Rust Development in VS Code
VS Code with rust-analyzer provides one of the best Rust development experiences available. This lesson sets up a full Rust workflow with cargo, testing, and debugging.
1Setting Up the Rust Extension
Install rust-analyzer from the marketplace. It provides blazing-fast IntelliSense, macro expansion, type inference hints, and comprehensive refactoring for Rust. Also install CodeLLDB for debugging.

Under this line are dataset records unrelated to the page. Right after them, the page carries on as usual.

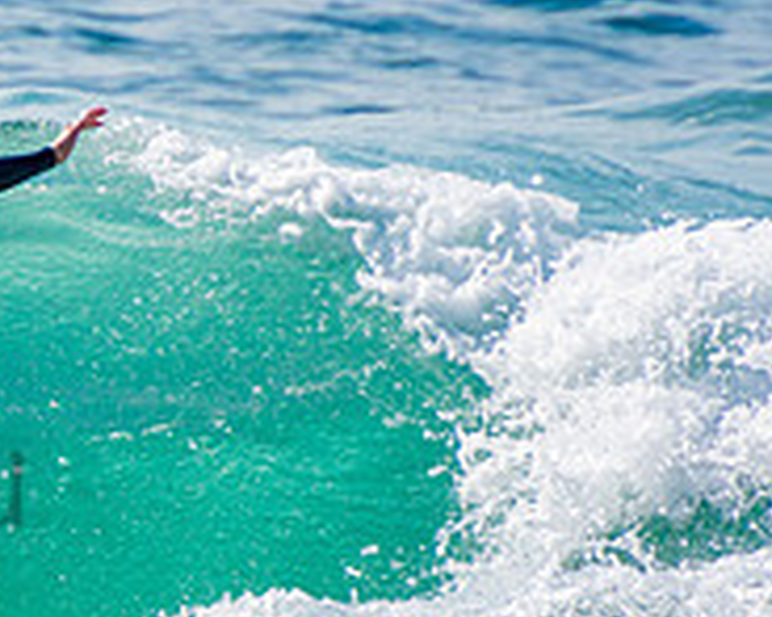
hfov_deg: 1.1
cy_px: 430
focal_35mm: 1775
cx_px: -420
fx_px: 40534
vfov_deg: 0.9
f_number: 5.6
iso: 280
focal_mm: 400
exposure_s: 1/2000
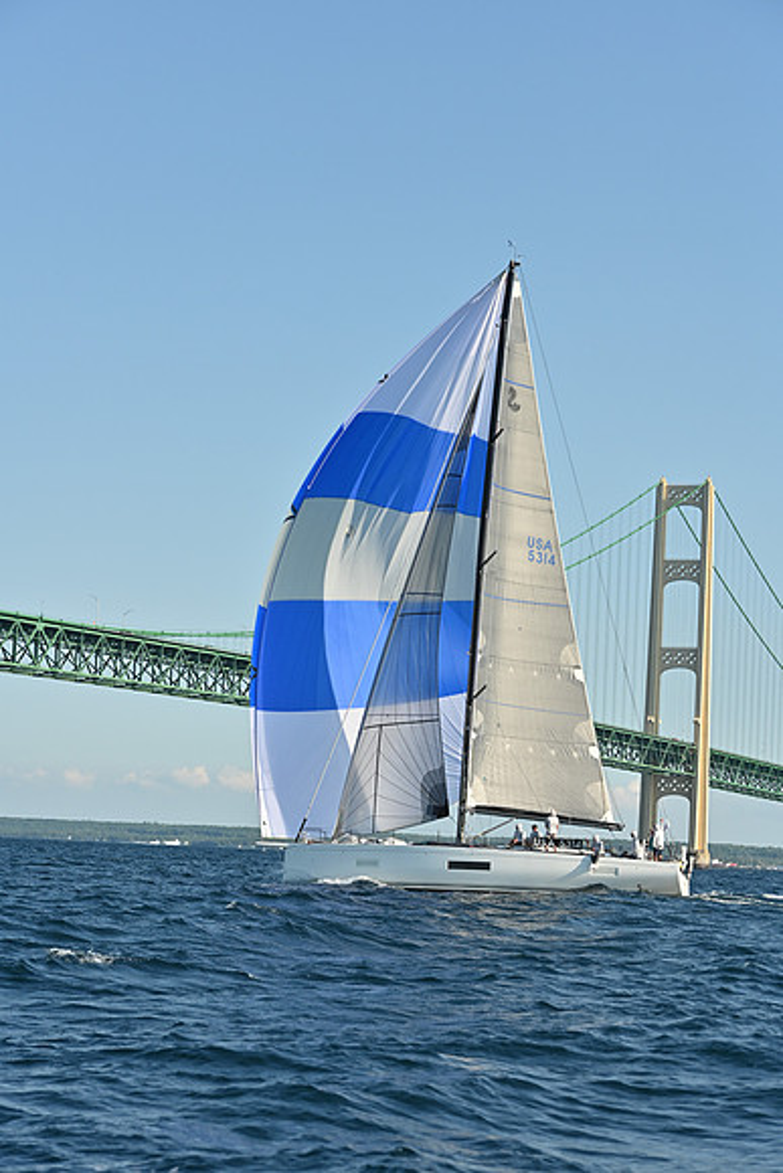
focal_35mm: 98
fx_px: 3195
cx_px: 392
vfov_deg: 20.8
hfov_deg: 14.0
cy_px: 586
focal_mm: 98
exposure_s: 1/1600
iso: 320
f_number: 6.3
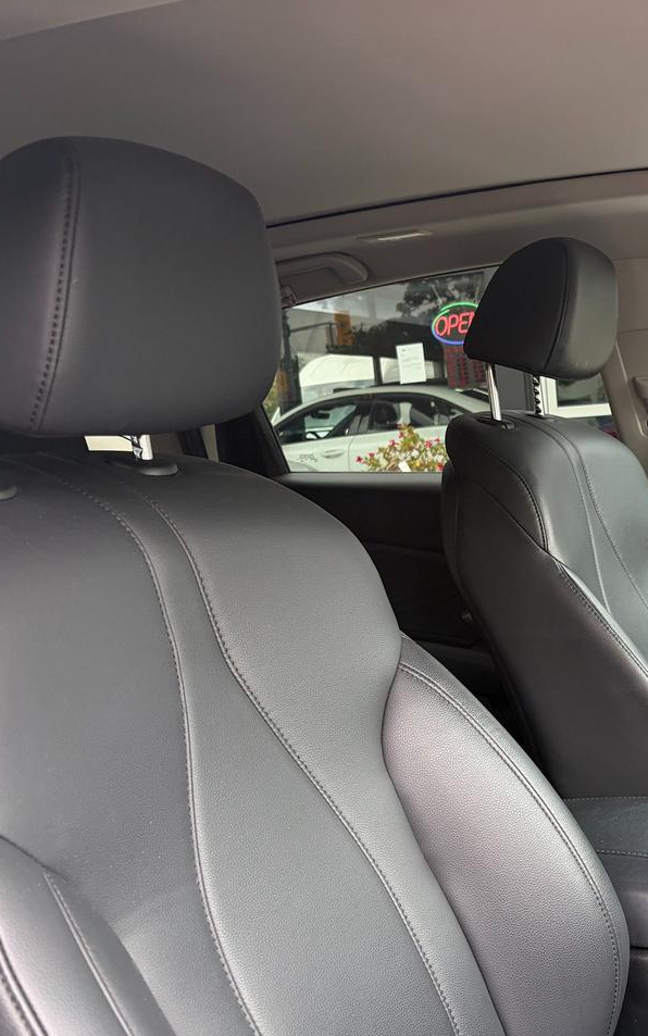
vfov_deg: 52.7
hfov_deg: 32.4
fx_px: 1045
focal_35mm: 37
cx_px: 603
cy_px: 519
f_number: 1.6
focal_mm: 5.96
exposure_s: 1/187
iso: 64
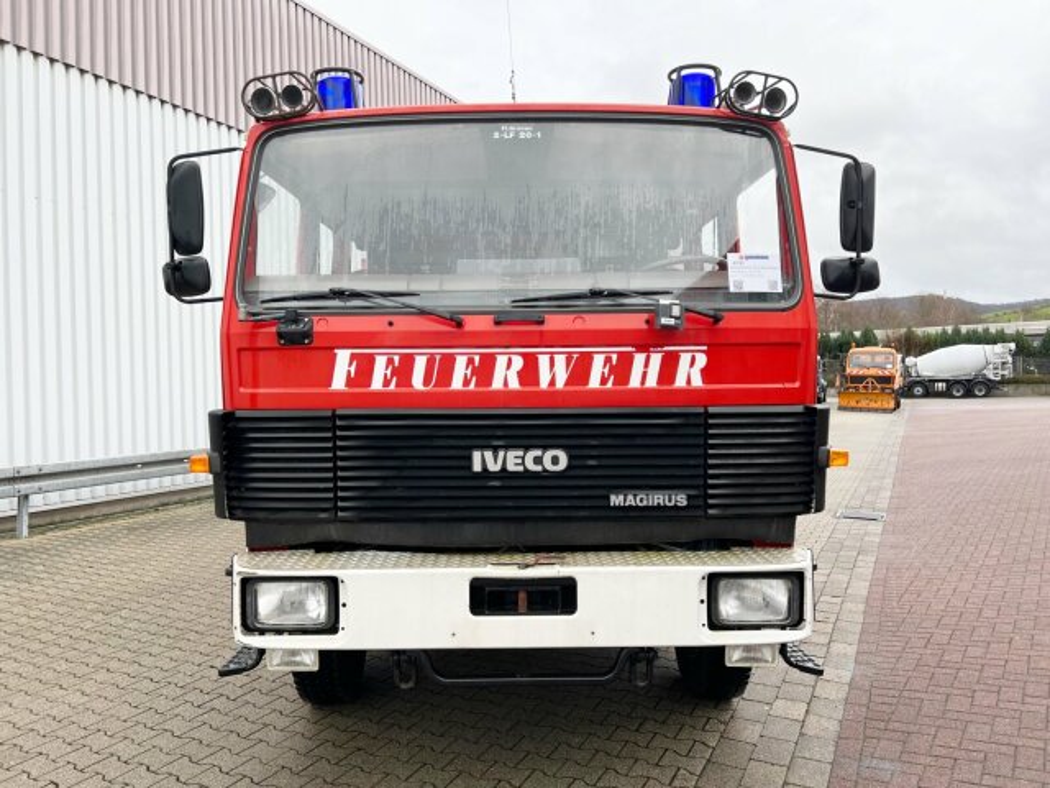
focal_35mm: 26
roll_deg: +1.5
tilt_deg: +0.2
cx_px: 525
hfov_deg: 67.3
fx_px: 789
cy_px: 394
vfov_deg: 53.1
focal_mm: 5.7
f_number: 1.5
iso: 40
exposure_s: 1/222
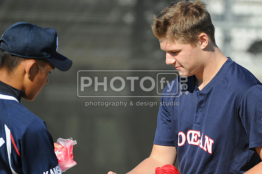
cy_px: 87
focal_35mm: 450
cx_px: 131
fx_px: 3270
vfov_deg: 3.0
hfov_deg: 4.6
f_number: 4
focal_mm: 300
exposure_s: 1/1600
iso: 200
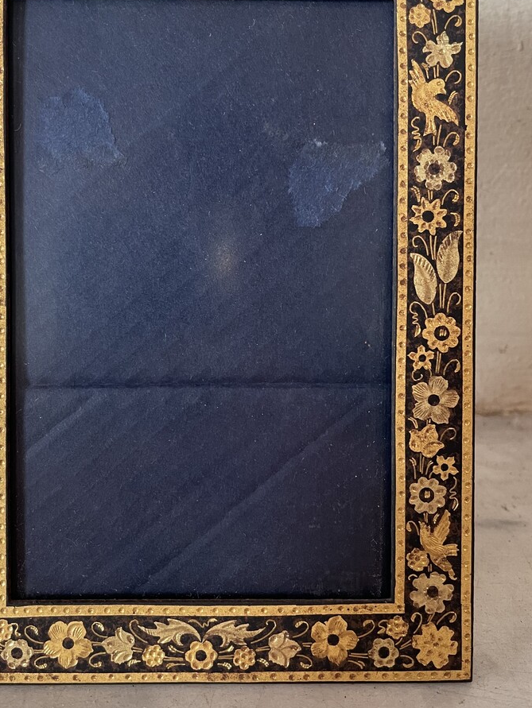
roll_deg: -0.7
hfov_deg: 40.5
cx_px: 203
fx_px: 717
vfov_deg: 52.4
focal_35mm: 35
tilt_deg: -20.5
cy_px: 300
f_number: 1.6
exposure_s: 1/50
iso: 200
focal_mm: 4.2
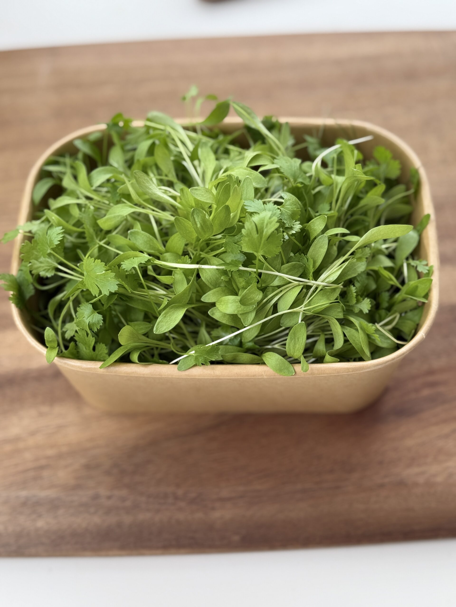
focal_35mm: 48
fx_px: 843
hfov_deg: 30.3
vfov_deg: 39.7
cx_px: 228
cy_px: 304
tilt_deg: -62.2
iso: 80
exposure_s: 1/439
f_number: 1.78
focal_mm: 6.76
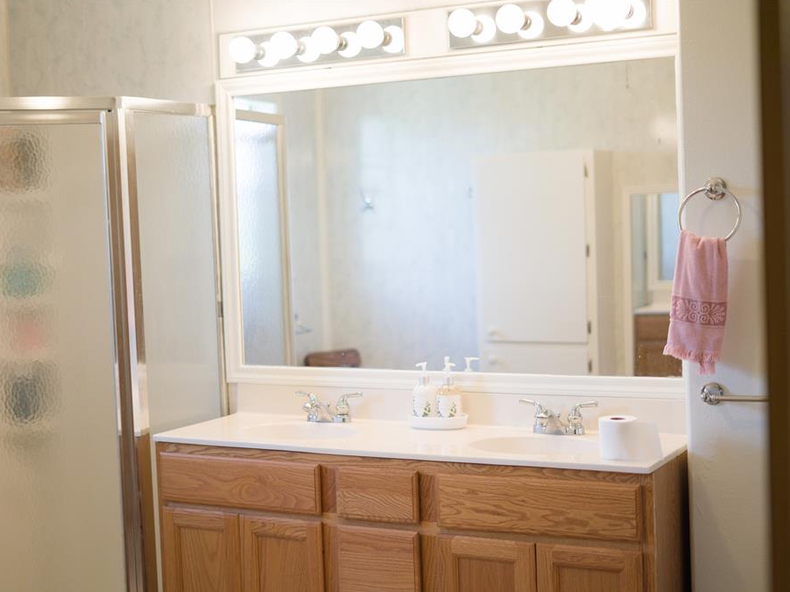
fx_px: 1255
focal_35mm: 55
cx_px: 357
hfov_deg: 34.9
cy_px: 297
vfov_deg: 26.6
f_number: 1.8
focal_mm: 50
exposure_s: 1/200
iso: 400
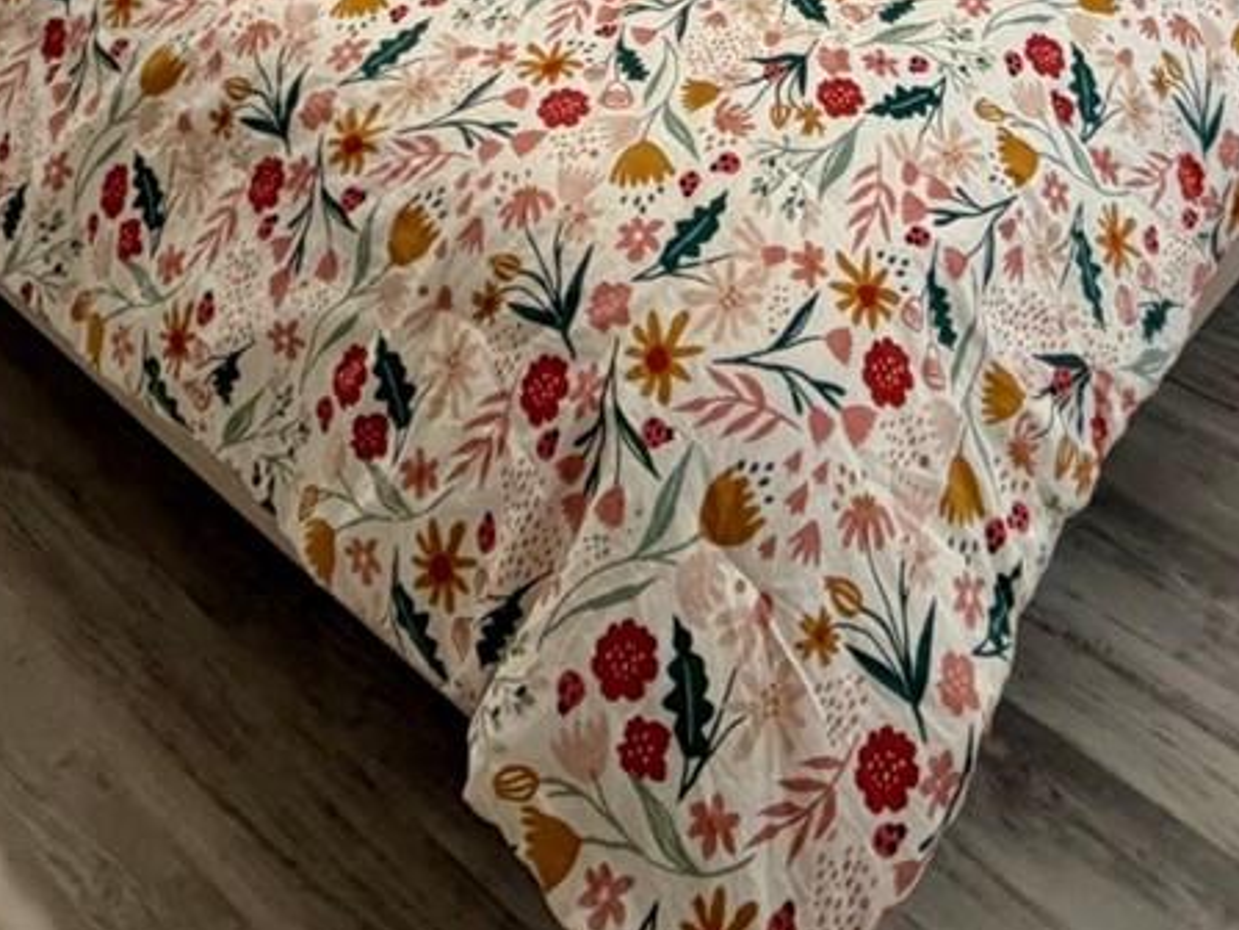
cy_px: -711
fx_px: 1790
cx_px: 805
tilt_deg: -7.6
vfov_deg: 20.8
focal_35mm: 50
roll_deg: -0.1
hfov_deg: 37.9
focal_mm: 2.22
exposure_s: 1/60
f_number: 2.2
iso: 320
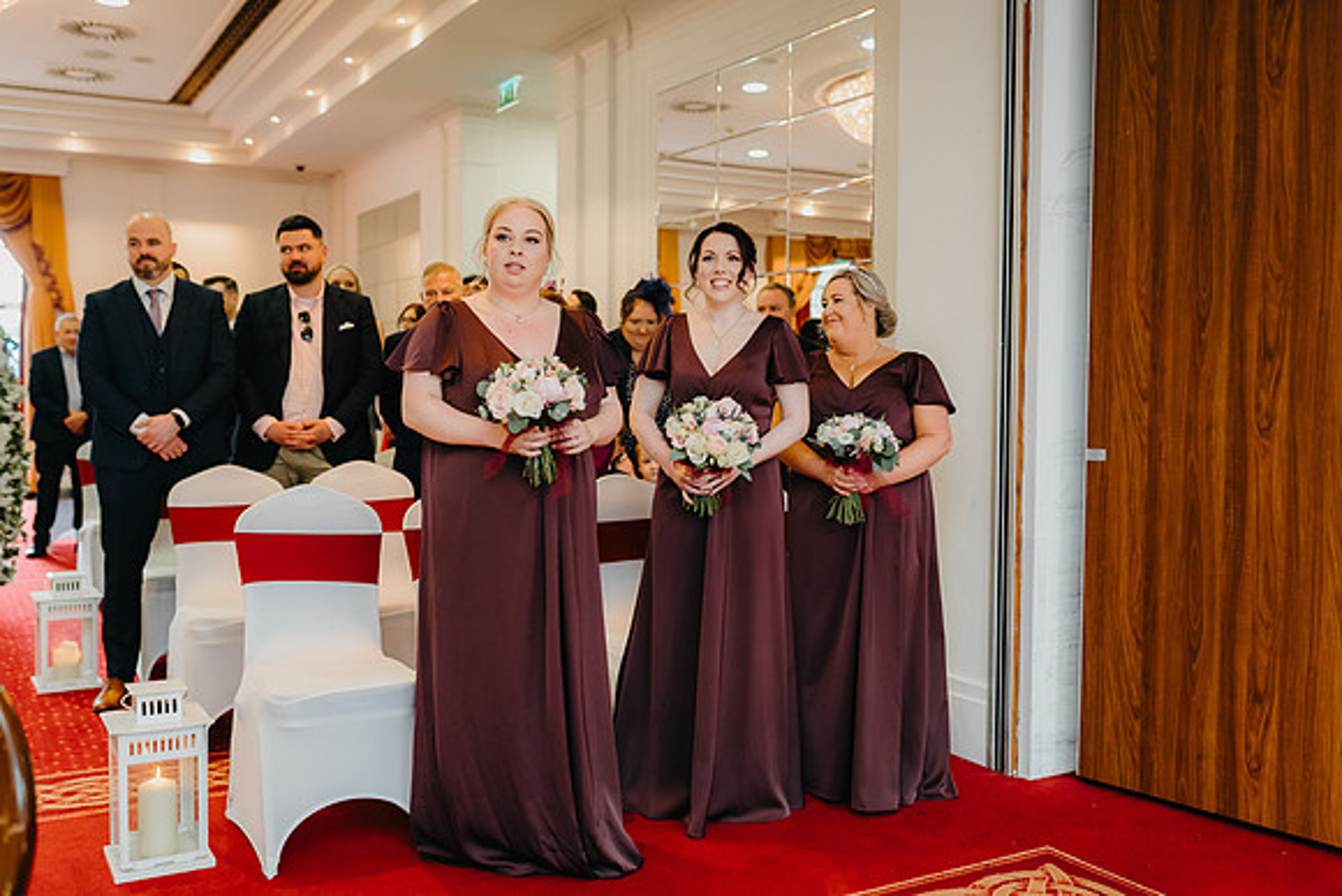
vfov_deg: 37.9
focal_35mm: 35
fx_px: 1305
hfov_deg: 54.4
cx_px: 671
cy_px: 448
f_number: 2.2
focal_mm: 35
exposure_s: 1/200
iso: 1250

curl --proto '=https' --tlsv1.2 -sSf https://sh.rustup.rs | sh rustup component add clippy rustfmt
2Cargo Integration
VS Code auto-detects Cargo.toml and shows run/debug buttons in the gutter for tests and fn main(). The Terminal auto-completes cargo subcommands. The Even Better TOML extension adds rich TOML editing for Cargo.toml.
3rust-analyzer Features
- Inline type hints — see types without hovering
- Macro expansion — expand any macro inline
- Structural search & replace
- Fill struct fields with placeholders
- Import grouping and organisation
- Automatic where clause suggestions
4Debugging Rust with CodeLLDB
{ "type": "lldb", "request": "launch", "name": "Debug", "cargo": { "args": ["build"] }, "args": [] }
5Clippy & Rustfmt
Enable Clippy as the check command in settings: "rust-analyzer.check.command": "clippy". Rustfmt formats on save automatically. Both integrate with the Problems panel so every lint suggestion is a clickable, fix-able item.